Start of Block

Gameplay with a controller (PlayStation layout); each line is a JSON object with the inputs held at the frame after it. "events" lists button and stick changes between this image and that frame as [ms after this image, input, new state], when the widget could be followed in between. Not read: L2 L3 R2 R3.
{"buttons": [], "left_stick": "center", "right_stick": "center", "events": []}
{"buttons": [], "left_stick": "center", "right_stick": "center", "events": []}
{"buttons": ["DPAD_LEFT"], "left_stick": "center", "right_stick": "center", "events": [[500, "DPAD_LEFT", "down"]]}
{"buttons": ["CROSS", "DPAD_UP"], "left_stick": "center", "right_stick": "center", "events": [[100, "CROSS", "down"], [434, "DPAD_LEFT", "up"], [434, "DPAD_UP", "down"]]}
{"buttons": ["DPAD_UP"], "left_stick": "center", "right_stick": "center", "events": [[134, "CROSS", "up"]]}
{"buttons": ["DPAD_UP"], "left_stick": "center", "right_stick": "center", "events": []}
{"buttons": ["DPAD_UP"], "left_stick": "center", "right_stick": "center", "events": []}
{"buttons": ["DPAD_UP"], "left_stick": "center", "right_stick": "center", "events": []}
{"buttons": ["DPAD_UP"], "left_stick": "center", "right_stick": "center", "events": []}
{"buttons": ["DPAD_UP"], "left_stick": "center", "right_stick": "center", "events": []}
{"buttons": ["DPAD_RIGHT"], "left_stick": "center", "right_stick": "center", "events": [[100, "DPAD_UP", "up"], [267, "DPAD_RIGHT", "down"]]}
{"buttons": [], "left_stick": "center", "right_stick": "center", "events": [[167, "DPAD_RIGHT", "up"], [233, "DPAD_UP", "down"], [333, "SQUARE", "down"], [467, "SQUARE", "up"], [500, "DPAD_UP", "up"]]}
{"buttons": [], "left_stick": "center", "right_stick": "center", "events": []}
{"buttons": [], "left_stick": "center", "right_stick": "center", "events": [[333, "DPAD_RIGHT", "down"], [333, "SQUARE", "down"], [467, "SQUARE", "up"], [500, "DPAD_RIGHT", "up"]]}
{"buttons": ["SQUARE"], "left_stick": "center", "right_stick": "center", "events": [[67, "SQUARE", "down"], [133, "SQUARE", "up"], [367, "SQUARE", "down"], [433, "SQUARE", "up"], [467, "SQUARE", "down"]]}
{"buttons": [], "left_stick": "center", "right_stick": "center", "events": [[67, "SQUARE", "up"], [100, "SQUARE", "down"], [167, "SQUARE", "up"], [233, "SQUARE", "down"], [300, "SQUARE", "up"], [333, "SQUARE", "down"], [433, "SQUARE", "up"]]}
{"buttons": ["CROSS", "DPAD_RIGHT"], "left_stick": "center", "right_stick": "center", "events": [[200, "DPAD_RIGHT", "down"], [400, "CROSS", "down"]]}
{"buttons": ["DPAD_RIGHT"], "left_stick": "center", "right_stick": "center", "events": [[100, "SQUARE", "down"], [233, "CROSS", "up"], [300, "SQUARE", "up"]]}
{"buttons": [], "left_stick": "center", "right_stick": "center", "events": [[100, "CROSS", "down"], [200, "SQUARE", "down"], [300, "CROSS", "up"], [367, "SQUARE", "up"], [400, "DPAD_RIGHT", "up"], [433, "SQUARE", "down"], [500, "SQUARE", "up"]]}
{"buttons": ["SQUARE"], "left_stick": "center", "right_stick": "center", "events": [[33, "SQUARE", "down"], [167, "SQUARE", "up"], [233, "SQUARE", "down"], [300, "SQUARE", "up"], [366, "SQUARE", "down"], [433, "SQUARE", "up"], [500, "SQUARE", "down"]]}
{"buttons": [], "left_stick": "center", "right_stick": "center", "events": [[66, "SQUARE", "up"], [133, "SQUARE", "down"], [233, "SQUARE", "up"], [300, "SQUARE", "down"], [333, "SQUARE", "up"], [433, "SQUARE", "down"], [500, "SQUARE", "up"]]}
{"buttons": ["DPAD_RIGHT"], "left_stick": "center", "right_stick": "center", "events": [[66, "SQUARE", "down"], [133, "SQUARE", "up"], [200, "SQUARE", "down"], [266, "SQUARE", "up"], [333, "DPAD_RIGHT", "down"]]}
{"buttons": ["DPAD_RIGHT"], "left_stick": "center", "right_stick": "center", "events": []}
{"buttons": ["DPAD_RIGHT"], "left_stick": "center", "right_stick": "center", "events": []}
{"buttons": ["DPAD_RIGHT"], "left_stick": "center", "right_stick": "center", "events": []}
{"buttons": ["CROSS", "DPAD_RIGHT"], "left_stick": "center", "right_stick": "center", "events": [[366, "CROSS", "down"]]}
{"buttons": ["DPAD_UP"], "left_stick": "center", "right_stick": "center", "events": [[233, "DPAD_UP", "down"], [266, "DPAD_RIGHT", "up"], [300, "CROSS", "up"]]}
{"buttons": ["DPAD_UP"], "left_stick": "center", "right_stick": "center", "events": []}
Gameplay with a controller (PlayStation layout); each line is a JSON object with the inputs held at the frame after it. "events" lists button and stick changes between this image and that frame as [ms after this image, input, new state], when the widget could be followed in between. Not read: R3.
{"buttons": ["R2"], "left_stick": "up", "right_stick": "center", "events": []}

End of Block

So that nothing is lost, please reproduce each entry exactly as written.

- TASK OUTPUT -
Gameplay with a controller (PlayStation layout); each line is a JSON object with the inputs held at the frame after it. "events" lists button and stick changes between this image and that frame as [ms after this image, input, new state], when the widget could be followed in between. Not read: L2 L3 R2 R3.
{"buttons": [], "left_stick": "center", "right_stick": "center", "events": []}
{"buttons": [], "left_stick": "center", "right_stick": "center", "events": []}
{"buttons": ["DPAD_LEFT"], "left_stick": "center", "right_stick": "center", "events": [[500, "DPAD_LEFT", "down"]]}
{"buttons": ["CROSS", "DPAD_UP"], "left_stick": "center", "right_stick": "center", "events": [[100, "CROSS", "down"], [434, "DPAD_LEFT", "up"], [434, "DPAD_UP", "down"]]}
{"buttons": ["DPAD_UP"], "left_stick": "center", "right_stick": "center", "events": [[134, "CROSS", "up"]]}
{"buttons": ["DPAD_UP"], "left_stick": "center", "right_stick": "center", "events": []}
{"buttons": ["DPAD_UP"], "left_stick": "center", "right_stick": "center", "events": []}
{"buttons": ["DPAD_UP"], "left_stick": "center", "right_stick": "center", "events": []}
{"buttons": ["DPAD_UP"], "left_stick": "center", "right_stick": "center", "events": []}
{"buttons": ["DPAD_UP"], "left_stick": "center", "right_stick": "center", "events": []}
{"buttons": ["DPAD_RIGHT"], "left_stick": "center", "right_stick": "center", "events": [[100, "DPAD_UP", "up"], [267, "DPAD_RIGHT", "down"]]}
{"buttons": [], "left_stick": "center", "right_stick": "center", "events": [[167, "DPAD_RIGHT", "up"], [233, "DPAD_UP", "down"], [333, "SQUARE", "down"], [467, "SQUARE", "up"], [500, "DPAD_UP", "up"]]}
{"buttons": [], "left_stick": "center", "right_stick": "center", "events": []}
{"buttons": [], "left_stick": "center", "right_stick": "center", "events": [[333, "DPAD_RIGHT", "down"], [333, "SQUARE", "down"], [467, "SQUARE", "up"], [500, "DPAD_RIGHT", "up"]]}
{"buttons": ["SQUARE"], "left_stick": "center", "right_stick": "center", "events": [[67, "SQUARE", "down"], [133, "SQUARE", "up"], [367, "SQUARE", "down"], [433, "SQUARE", "up"], [467, "SQUARE", "down"]]}
{"buttons": [], "left_stick": "center", "right_stick": "center", "events": [[67, "SQUARE", "up"], [100, "SQUARE", "down"], [167, "SQUARE", "up"], [233, "SQUARE", "down"], [300, "SQUARE", "up"], [333, "SQUARE", "down"], [433, "SQUARE", "up"]]}
{"buttons": ["CROSS", "DPAD_RIGHT"], "left_stick": "center", "right_stick": "center", "events": [[200, "DPAD_RIGHT", "down"], [400, "CROSS", "down"]]}
{"buttons": ["DPAD_RIGHT"], "left_stick": "center", "right_stick": "center", "events": [[100, "SQUARE", "down"], [233, "CROSS", "up"], [300, "SQUARE", "up"]]}
{"buttons": [], "left_stick": "center", "right_stick": "center", "events": [[100, "CROSS", "down"], [200, "SQUARE", "down"], [300, "CROSS", "up"], [367, "SQUARE", "up"], [400, "DPAD_RIGHT", "up"], [433, "SQUARE", "down"], [500, "SQUARE", "up"]]}
{"buttons": ["SQUARE"], "left_stick": "center", "right_stick": "center", "events": [[33, "SQUARE", "down"], [167, "SQUARE", "up"], [233, "SQUARE", "down"], [300, "SQUARE", "up"], [366, "SQUARE", "down"], [433, "SQUARE", "up"], [500, "SQUARE", "down"]]}
{"buttons": [], "left_stick": "center", "right_stick": "center", "events": [[66, "SQUARE", "up"], [133, "SQUARE", "down"], [233, "SQUARE", "up"], [300, "SQUARE", "down"], [333, "SQUARE", "up"], [433, "SQUARE", "down"], [500, "SQUARE", "up"]]}
{"buttons": ["DPAD_RIGHT"], "left_stick": "center", "right_stick": "center", "events": [[66, "SQUARE", "down"], [133, "SQUARE", "up"], [200, "SQUARE", "down"], [266, "SQUARE", "up"], [333, "DPAD_RIGHT", "down"]]}
{"buttons": ["DPAD_RIGHT"], "left_stick": "center", "right_stick": "center", "events": []}
{"buttons": ["DPAD_RIGHT"], "left_stick": "center", "right_stick": "center", "events": []}
{"buttons": ["DPAD_RIGHT"], "left_stick": "center", "right_stick": "center", "events": []}
{"buttons": ["CROSS", "DPAD_RIGHT"], "left_stick": "center", "right_stick": "center", "events": [[366, "CROSS", "down"]]}
{"buttons": ["DPAD_UP"], "left_stick": "center", "right_stick": "center", "events": [[233, "DPAD_UP", "down"], [266, "DPAD_RIGHT", "up"], [300, "CROSS", "up"]]}
{"buttons": ["DPAD_UP"], "left_stick": "center", "right_stick": "center", "events": []}
Gameplay with a controller (PlayStation layout); each line is a JSON object with the inputs held at the frame after it. "events" lists button and stick changes between this image and that frame as [ms after this image, input, new state], when the widget could be followed in between. Not read: R3.
{"buttons": ["R2"], "left_stick": "up", "right_stick": "center", "events": []}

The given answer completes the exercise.